Crypto Indicator Review: Tactically risk-on; Cyclically Still a Bear Market

Finally, we review what crypto risk-on and risk-off indicators are signaling. We have two categories of indicators: cyclical (aim to capture bull and bear cycles for crypto) and tactical (aim at flagging short-term risk and positioning shifts).

Tactical indicators:

  • Smart Money Stablecoin indicator: Risk-on since May 2022, no new signal since
  • BTC call-put spread: Risk-on since December 2022, getting closer to risk-off

Cyclical indicators:

  • BTC risk premium: Bear market signal since January 2022
  • ETH risk premium: Bear market signal reiterated on October 2022

This Week: PMIs and US Labor Market Data

Tuesday 4 April

  • The Reserve Bank of Australia is expected to hike by 25bps (vs consensus expecting no change in the 3.60% policy rate)
  • US Feb. JOLTs job openings (consensus 10.4m)

Wednesday 5 April

  • US March ISM Non-Manufacturing PMI (consensus 54.5)
  • China Caixin Manufacturing PMI (consensus 51.7, the official PMI, already published, has been on the weak side)

Friday 7 April

  • US March non-farm payrolls (consensus 240k) and unemployment rate (consensus 3.6%)
Conclusion

2023 has proven a difficult year for market analysts so far, with asset prices evolving independently from fundamentals, based on market participants’ perception that we are nearing the “peak of policy rates”, and helped by seasonality and investor positioning.

Taking a step back, and studying historical patterns, it appears that the next phase in the cycle will probably be a recession. This makes timing and benefiting from bear market rallies very difficult: we attempt to reduce this difficulty by capturing extreme sentiment and positioning turning points in our risk-on / risk off indicators. We also highlight the importance of market seasonality, which tends to stay favorable until April, and then reverse in May.

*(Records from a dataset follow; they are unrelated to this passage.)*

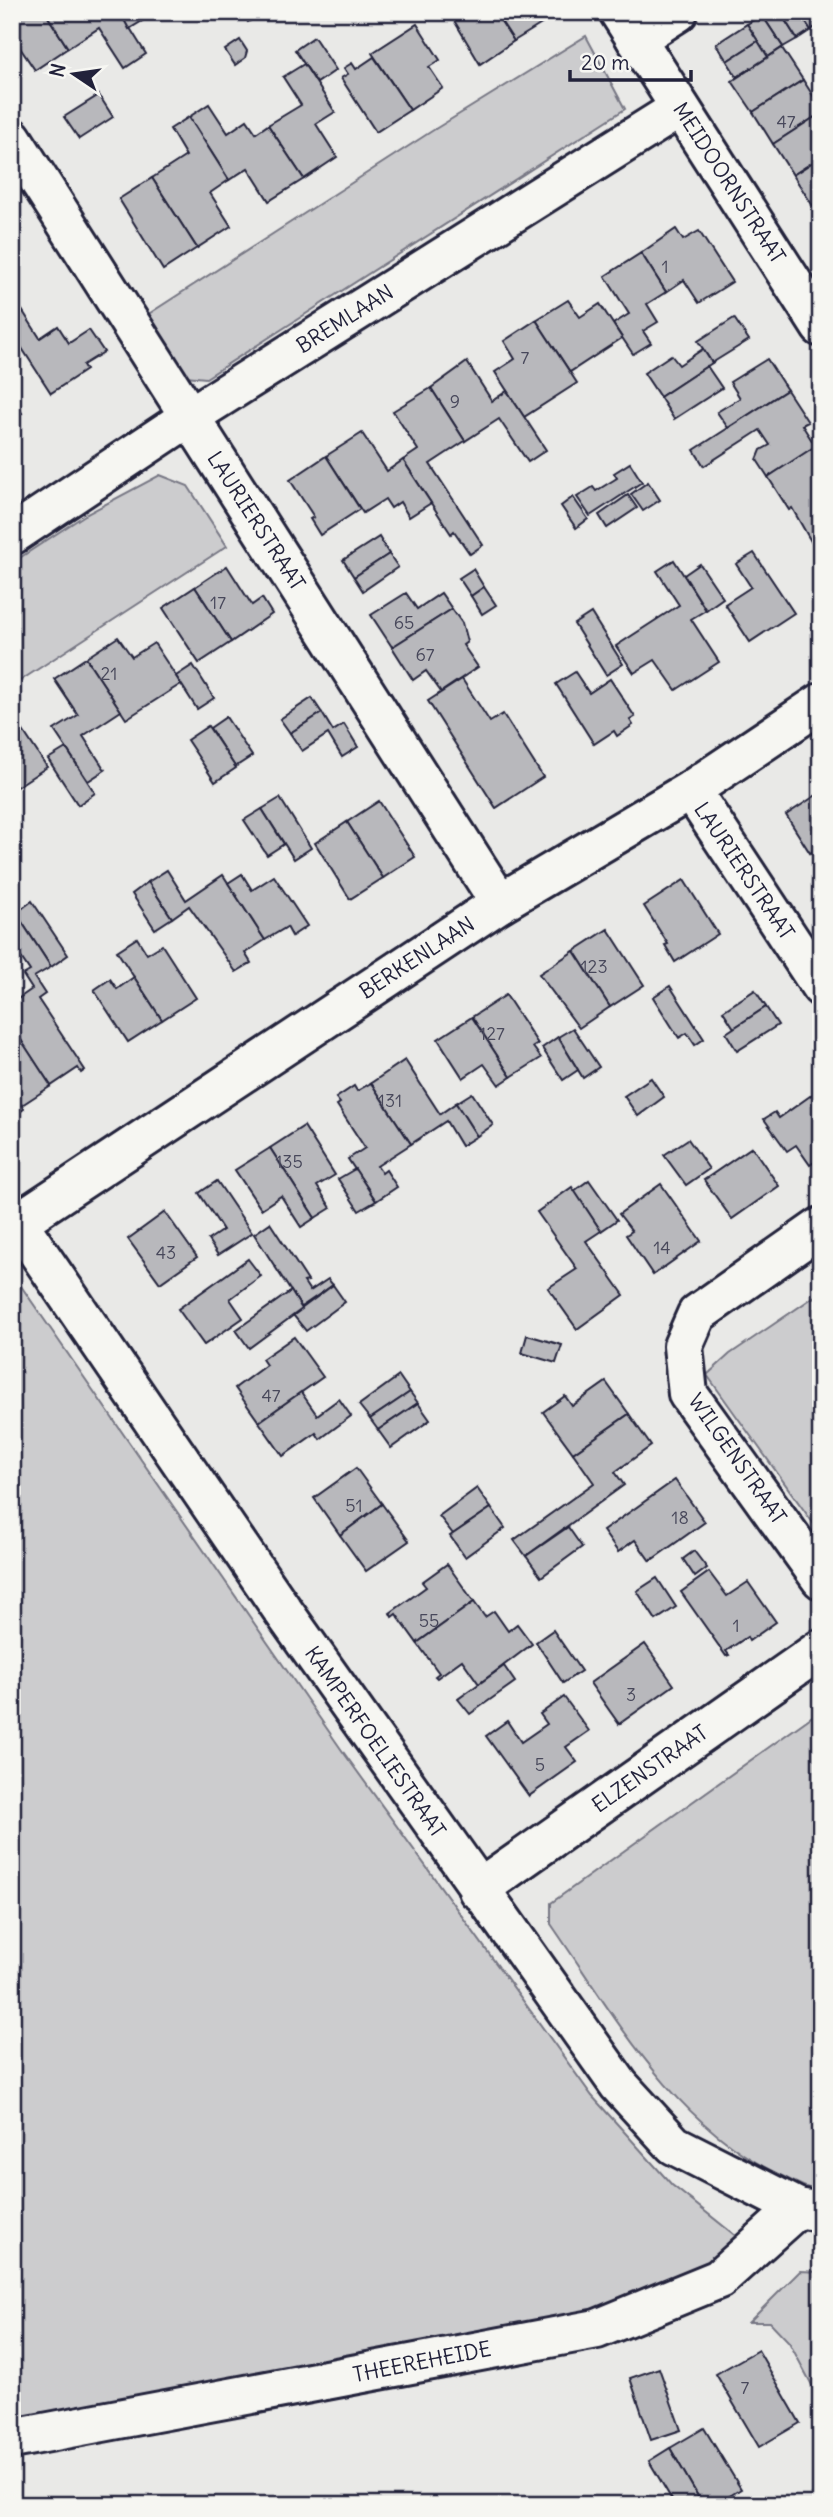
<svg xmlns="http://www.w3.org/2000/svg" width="833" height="2517" viewBox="0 0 833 2517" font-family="Delius,sans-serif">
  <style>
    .green { fill: #ccccce; stroke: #777784; stroke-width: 2 }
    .building { fill: #b8b8bc; stroke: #22223b; stroke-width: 2 }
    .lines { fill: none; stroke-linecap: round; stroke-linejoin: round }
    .minor-casing { stroke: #22223b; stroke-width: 44 }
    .minor { stroke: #f6f6f2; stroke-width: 38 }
    .labels { text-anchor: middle; stroke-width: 7; stroke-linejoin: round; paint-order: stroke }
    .number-label { font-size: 18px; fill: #48485b }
    .street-label { font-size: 21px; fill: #22223b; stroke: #f6f6f2 }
  </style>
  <rect width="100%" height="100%" fill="#e9e9e7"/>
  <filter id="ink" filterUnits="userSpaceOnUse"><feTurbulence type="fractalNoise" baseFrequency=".0143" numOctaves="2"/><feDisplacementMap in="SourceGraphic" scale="14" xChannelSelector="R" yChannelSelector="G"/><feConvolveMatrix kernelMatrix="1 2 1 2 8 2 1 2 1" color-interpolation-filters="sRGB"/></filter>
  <g filter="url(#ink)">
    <g class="green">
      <polygon points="586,36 625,109 206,378 186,376 147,315 432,131"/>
      <polygon points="160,475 188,486 227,546 12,686 12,563 85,515"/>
      <polygon points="12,1273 341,1749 592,2096 672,2185 742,2241 698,2293 52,2417 12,2419"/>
      <polygon points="821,1292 821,1534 707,1375 730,1354"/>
      <path d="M821,1710V2191C805,2189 791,2180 776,2173C673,2123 614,2015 551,1924V1903Z"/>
      <polygon points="800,2271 821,2272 821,2402 789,2342 770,2322 749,2322"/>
    </g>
    <g class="building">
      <polygon points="12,12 45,12 68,48 35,70 12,36"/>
      <polygon points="45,12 120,12 146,54 125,68 99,28 68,48"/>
      <polygon points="120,12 150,12 152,15 129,29"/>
      <polygon points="241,12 263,12 263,13 248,22"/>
      <polygon points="449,12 495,12 514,41 480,64"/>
      <polygon points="495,12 543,12 548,20 514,41"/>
      <polygon points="766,12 780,12 797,39 783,47 762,15"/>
      <polygon points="780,12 799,12 811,30 797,39"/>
      <polygon points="799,12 819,12 821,23 811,30"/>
      <polygon points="762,15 783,47 768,57 747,24"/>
      <polygon points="417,24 440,60 429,67 443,88 410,110 372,53"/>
      <polygon points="747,24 758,41 727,61 716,44"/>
      <polygon points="314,37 336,70 317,83 295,50"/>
      <polygon points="240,40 247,51 245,58 235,65 225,50"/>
      <polygon points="758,41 768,57 737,77 727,61"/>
      <polygon points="782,48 803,80 753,112 732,81"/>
      <polygon points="374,57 410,110 376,132 341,78 348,74 344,68 352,63 356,69"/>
      <polygon points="304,64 335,112 316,124 337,157 304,179 268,125 301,105 283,77"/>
      <polygon points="803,80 821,108 821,113 773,144 753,112"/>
      <polygon points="99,95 113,117 79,139 64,117"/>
      <polygon points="209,104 228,133 247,120 256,133 268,125 304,179 269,201 248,168 229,180 189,117"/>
      <polygon points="821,113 821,157 793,175 773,144"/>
      <polygon points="189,117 229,180 210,193 231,226 197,248 152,178 186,156 170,129"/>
      <polygon points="821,157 821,201 813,206 793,175"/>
      <polygon points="152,178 197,248 163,270 119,199"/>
      <polygon points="676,229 683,240 699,231 732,282 699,303 684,280 666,292 641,253"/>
      <polygon points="641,253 666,292 647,304 658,322 643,331 651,343 633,354 613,324 629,314 605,276"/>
      <polygon points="568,300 580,317 600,304 622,338 570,372 536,320"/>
      <polygon points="22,310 40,338 58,326 69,343 89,330 104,352 83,365 86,370 51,393 16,339 12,341 12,316"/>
      <polygon points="734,318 749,340 712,363 698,341"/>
      <polygon points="536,320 577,383 524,417 495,372 515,359 504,341"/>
      <polygon points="703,349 712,363 660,397 644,373 671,355 679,365"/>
      <polygon points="767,359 787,390 728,428 717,412 740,398 730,382"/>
      <polygon points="467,362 492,401 507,391 546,450 528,462 499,419 465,441 431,388"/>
      <polygon points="707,366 722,388 674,419 660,397"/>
      <polygon points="431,388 465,441 430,464 483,545 470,554 454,531 451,534 403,460 418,450 393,411"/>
      <polygon points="787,390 808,422 802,425 816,447 768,477 757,460 761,450 770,445 760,430 704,466 694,450"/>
      <polygon points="12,398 22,413 12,418"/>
      <polygon points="362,433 387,471 403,460 431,503 409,517 400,502 391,508 385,499 363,513 326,456"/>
      <polygon points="820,443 821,444 821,559 792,508 789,510 768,477"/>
      <polygon points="326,456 360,509 320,535 310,519 314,517 290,480"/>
      <polygon points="630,463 642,482 590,516 577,497 593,487 596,491 617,478 614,473"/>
      <polygon points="648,482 660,500 643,511 631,494"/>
      <polygon points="628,495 637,508 607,528 599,515"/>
      <polygon points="573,497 588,519 576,528 561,506"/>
      <polygon points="379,537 389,554 354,577 343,560"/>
      <polygon points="754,553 794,613 750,642 725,604 751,587 736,564"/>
      <polygon points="389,554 398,567 363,591 354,577"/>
      <polygon points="674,560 706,610 691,619 719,662 676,690 655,660 634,673 616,646 679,605 657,571"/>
      <polygon points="700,564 723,598 706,610 684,575"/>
      <polygon points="227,566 252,605 262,598 272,614 231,642 195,587"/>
      <polygon points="473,569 484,587 471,596 459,578"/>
      <polygon points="195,587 231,642 199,663 163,608"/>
      <polygon points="484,587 496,605 482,614 471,596"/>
      <polygon points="406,593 417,609 441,593 452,609 392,647 371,615"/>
      <polygon points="452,609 462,623 467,642 463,645 478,667 441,692 426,671 413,680 392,647"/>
      <polygon points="591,613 623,664 606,675 574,624"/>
      <polygon points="118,637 132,657 154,643 181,684 126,719 86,658"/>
      <polygon points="86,658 121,711 83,736 105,770 88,781 54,730 78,715 54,679"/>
      <polygon points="193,665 214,698 197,709 176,676"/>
      <polygon points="575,672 589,693 610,679 635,717 630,720 633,725 617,736 614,731 594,744 556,684"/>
      <polygon points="462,679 490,722 503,714 543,777 496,808 428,701"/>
      <polygon points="312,698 322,713 290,733 280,719"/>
      <polygon points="322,713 333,731 344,724 358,747 342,757 328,734 302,751 290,733"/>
      <polygon points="12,714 47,767 15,788 12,784"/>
      <polygon points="226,717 252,756 235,767 210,728"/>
      <polygon points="208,726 236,768 215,782 187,740"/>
      <polygon points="66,748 95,793 78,805 48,759"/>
      <polygon points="821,792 821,846 810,853 786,815"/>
      <polygon points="280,798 311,848 294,859 262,809"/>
      <polygon points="379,801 415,857 383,878 347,822"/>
      <polygon points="262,809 284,844 267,855 244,820"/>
      <polygon points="347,822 383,878 350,899 315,843"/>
      <polygon points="167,870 186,900 223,875 265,940 245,953 251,963 236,972 189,906 172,918 148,882"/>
      <polygon points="242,874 252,890 274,876 307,926 292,936 287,927 265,940 228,883"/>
      <polygon points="684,880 718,934 675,962 665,945 668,944 644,906"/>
      <polygon points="148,882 172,918 155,929 132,894"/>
      <polygon points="32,901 68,955 51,967 16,913"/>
      <polygon points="16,913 51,967 34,977 45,994 38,999 85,1070 81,1073 78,1068 51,1086 12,1027 12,1003 32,989 23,975 30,971 12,944 12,915"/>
      <polygon points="608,929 644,985 610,1007 574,951"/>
      <polygon points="137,938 147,954 162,945 196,998 162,1020 117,951"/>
      <polygon points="574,951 610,1007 579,1028 539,974"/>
      <polygon points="134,977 162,1020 128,1042 94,990 110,979 117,989"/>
      <polygon points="670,986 704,1039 695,1045 687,1033 679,1038 653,997"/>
      <polygon points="755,990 766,1007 734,1028 723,1011"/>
      <polygon points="506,995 538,1044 533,1047 541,1058 511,1077 472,1017"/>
      <polygon points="766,1007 778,1025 737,1051 726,1033"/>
      <polygon points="472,1017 511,1077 499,1085 484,1064 463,1078 438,1039"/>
      <polygon points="573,1028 599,1067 583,1078 558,1037"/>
      <polygon points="14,1029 51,1086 22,1105 24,1109 21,1111 12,1097"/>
      <polygon points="558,1037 578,1070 563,1080 542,1048"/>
      <polygon points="405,1060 440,1114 456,1103 477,1136 461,1146 446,1121 411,1144 371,1083"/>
      <polygon points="651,1078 664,1097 638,1116 624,1096"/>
      <polygon points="371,1083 411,1144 377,1166 382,1173 386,1170 397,1187 376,1201 348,1159 365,1148 337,1105 340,1103 336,1098 354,1086 357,1091"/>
      <polygon points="817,1091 821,1096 821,1157 810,1165 796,1145 787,1151 764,1119 775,1112 779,1118"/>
      <polygon points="472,1093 493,1125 477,1136 456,1103"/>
      <polygon points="304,1126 335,1175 317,1186 331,1208 315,1218 270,1148"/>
      <polygon points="688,1139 709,1169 686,1185 664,1155"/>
      <polygon points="752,1147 779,1186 732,1219 704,1180"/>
      <polygon points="270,1148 315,1218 301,1227 281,1196 261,1209 235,1170"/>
      <polygon points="355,1169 376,1201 359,1211 338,1179"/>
      <polygon points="589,1180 617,1220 601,1231 574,1191"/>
      <polygon points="217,1181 252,1233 218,1255 208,1240 223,1230 199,1193"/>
      <polygon points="661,1184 701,1241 653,1275 626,1235 632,1231 619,1214"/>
      <polygon points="572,1187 601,1231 586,1241 624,1295 577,1329 548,1288 577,1269 537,1212"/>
      <polygon points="165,1212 197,1257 160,1283 128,1239"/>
      <polygon points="270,1223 308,1281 304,1282 310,1291 328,1279 333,1285 301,1307 254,1234"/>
      <polygon points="248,1259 261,1276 230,1299 243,1318 204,1345 178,1309"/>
      <polygon points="333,1285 345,1302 306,1331 293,1315"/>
      <polygon points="291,1291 302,1309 249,1348 236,1330"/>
      <polygon points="527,1335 562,1345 556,1363 522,1353"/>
      <polygon points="294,1337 323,1377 259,1422 235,1388 266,1365 262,1359"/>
      <polygon points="399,1376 410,1392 370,1419 359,1405"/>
      <polygon points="606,1382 629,1414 573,1453 543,1412 565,1396 572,1406"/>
      <polygon points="301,1392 317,1415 339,1399 351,1416 320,1439 316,1433 283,1456 259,1422"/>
      <polygon points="410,1392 418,1403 378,1430 370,1419"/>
      <polygon points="418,1403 430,1420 391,1448 378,1430"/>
      <polygon points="629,1414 651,1446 615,1472 624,1485 526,1556 514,1540 594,1483 573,1453"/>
      <polygon points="356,1468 382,1504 340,1535 314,1498"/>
      <polygon points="675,1480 705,1522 650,1561 635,1540 618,1552 603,1531"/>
      <polygon points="477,1488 491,1508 453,1534 439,1516"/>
      <polygon points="382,1504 409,1541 366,1571 340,1535"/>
      <polygon points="491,1508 505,1528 465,1557 450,1536"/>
      <polygon points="568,1527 582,1547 541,1577 526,1556"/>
      <polygon points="694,1551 707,1568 695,1577 683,1559"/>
      <polygon points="447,1564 474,1602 417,1643 396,1614 392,1617 390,1613 426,1587 422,1582"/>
      <polygon points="709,1572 727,1596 748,1582 776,1622 749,1641 747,1637 726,1651 729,1655 726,1656 681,1592"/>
      <polygon points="657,1578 676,1607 656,1620 637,1591"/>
      <polygon points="474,1602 485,1617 494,1611 508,1631 517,1624 532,1644 479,1684 462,1660 437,1678 435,1676 439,1673 417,1643"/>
      <polygon points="553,1630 581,1671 563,1683 536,1642"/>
      <polygon points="645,1644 674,1685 619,1724 590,1683"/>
      <polygon points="504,1666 515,1682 470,1714 458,1699"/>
      <polygon points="564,1697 589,1731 566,1747 577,1762 529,1796 486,1736 507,1721 521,1742 547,1724 540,1714"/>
      <polygon points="758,2350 800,2423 759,2447 716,2374"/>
      <polygon points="659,2368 681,2430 651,2440 630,2378"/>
      <polygon points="704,2428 741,2489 715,2505 703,2505 670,2448"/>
      <polygon points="670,2448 703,2505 675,2505 649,2461"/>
    </g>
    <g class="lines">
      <defs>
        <g id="minor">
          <polyline points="619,12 821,327"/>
          <polyline points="636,39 678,12"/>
          <polyline points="12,138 500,903"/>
          <polyline points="12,535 189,417 680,108"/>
          <polyline points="691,790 821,987"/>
          <polyline points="12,1214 281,1608 619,2085 674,2145 798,2208 821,2212"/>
          <polyline points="18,1222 500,903 691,790 821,703"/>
          <polyline points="821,1227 697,1314 683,1346 688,1394 821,1579"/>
          <polyline points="478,1890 821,1649"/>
          <polyline points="12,2439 597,2329 719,2279 798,2208"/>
        </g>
      </defs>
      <use href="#minor" class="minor-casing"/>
      <use href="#minor" class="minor"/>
    </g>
  </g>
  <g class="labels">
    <g class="number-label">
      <text x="786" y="128">47</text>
      <text x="665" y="273">1</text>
      <text x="525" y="364">7</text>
      <text x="455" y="408">9</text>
      <text x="218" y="609">17</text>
      <text x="404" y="629">65</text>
      <text x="425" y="661">67</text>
      <text x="109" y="680">21</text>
      <text x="594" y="973">123</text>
      <text x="492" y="1040">127</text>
      <text x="390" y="1107">131</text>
      <text x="289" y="1168">135</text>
      <text x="662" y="1254">14</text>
      <text x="166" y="1259">43</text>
      <text x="271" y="1402">47</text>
      <text x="354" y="1512">51</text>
      <text x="680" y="1524">18</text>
      <text x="429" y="1627">55</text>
      <text x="736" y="1632">1</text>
      <text x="631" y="1701">3</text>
      <text x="540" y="1771">5</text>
      <text x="745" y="2394">7</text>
    </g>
    <g class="street-label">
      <text transform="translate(729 183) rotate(57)" y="7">MEIDOORNSTRAAT</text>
      <text transform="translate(345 319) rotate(-32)" y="7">BREMLAAN</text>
      <text transform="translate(256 521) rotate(57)" y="7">LAURIERSTRAAT</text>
      <text transform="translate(744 871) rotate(56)" y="7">LAURIERSTRAAT</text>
      <text transform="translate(417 958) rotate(-33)" y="7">BERKENLAAN</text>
      <text transform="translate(737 1459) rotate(55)" y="7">WILGENSTRAAT</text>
      <text transform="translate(375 1742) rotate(55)" y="7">KAMPERFOELIESTRAAT</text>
      <text transform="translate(650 1769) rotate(-35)" y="7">ELZENSTRAAT</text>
      <text transform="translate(422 2362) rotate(-11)" y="7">THEEREHEIDE</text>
    </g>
  </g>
  <rect width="833" height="2517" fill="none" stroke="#f6f6f2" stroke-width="42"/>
  <rect x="21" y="21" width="791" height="2475" fill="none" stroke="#22223b" stroke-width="2.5" filter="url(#ink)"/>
  <g transform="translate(74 74) rotate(283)" stroke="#f6f6f2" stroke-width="5" paint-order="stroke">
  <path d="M0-5L12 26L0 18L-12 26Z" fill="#22223b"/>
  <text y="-10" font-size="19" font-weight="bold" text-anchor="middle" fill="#22223b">N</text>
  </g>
  <path d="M570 70v10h121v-10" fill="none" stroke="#22223b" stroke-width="3.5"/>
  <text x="581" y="70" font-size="21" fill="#22223b" stroke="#f6f6f2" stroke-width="5" paint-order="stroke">20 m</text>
</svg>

Finally, forecasting the very long-term appears at present less difficult a task than charting the next few months, given the accelerating dynamics around de-globalization and fragmentation of various geopolitical blocks involving China, Russia, the Middle East on one side, and the US, Western Europe, Japan, and Australia on the other. These dynamics have clear long-term inflationary implications, in our view, as they accelerate the reshoring of production (countries move production locally such as the US pushing for local semiconductor manufacturing), and boosting defense and energy infrastructure spending.